Task instructions
Render the records from the line containing "Is the value" to the line containing "What is the sum of all produit_nbre values?", both included, as a Markdown table with the columns No. and Entry: a row number and then the line. Leave out blank lines and pictures.

Records
★ ★ ★ ★ ★

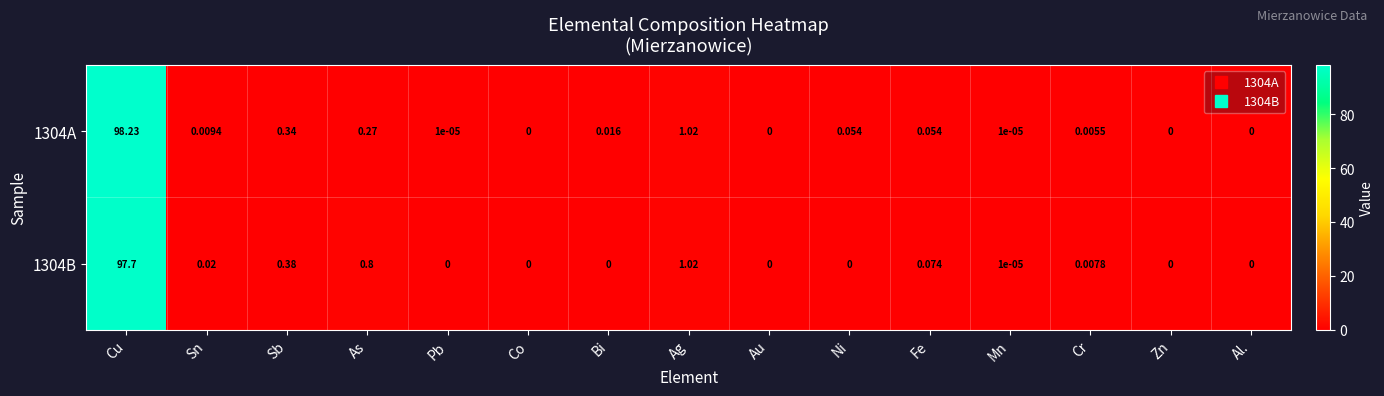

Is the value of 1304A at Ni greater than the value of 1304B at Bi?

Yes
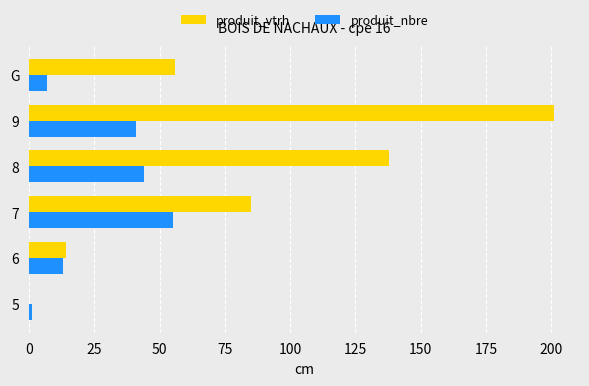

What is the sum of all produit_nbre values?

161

★ ★ ★ ★ ★

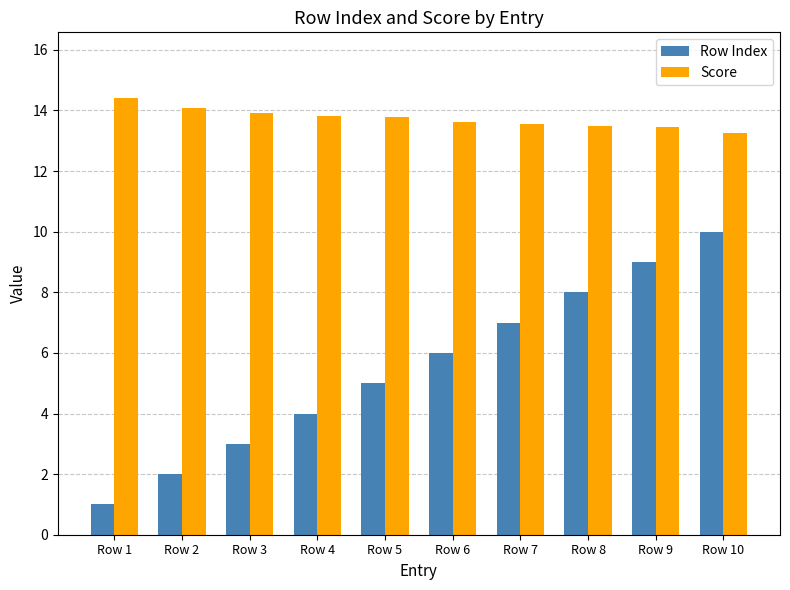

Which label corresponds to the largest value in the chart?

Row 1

★ ★ ★ ★ ★

Exercise output
| No. | Entry |
|---|---|
| 1 | Is the value of 1304A at Ni greater than the value of 1304B at Bi? |
| 2 | Yes |
| 3 | What is the sum of all produit_nbre values? |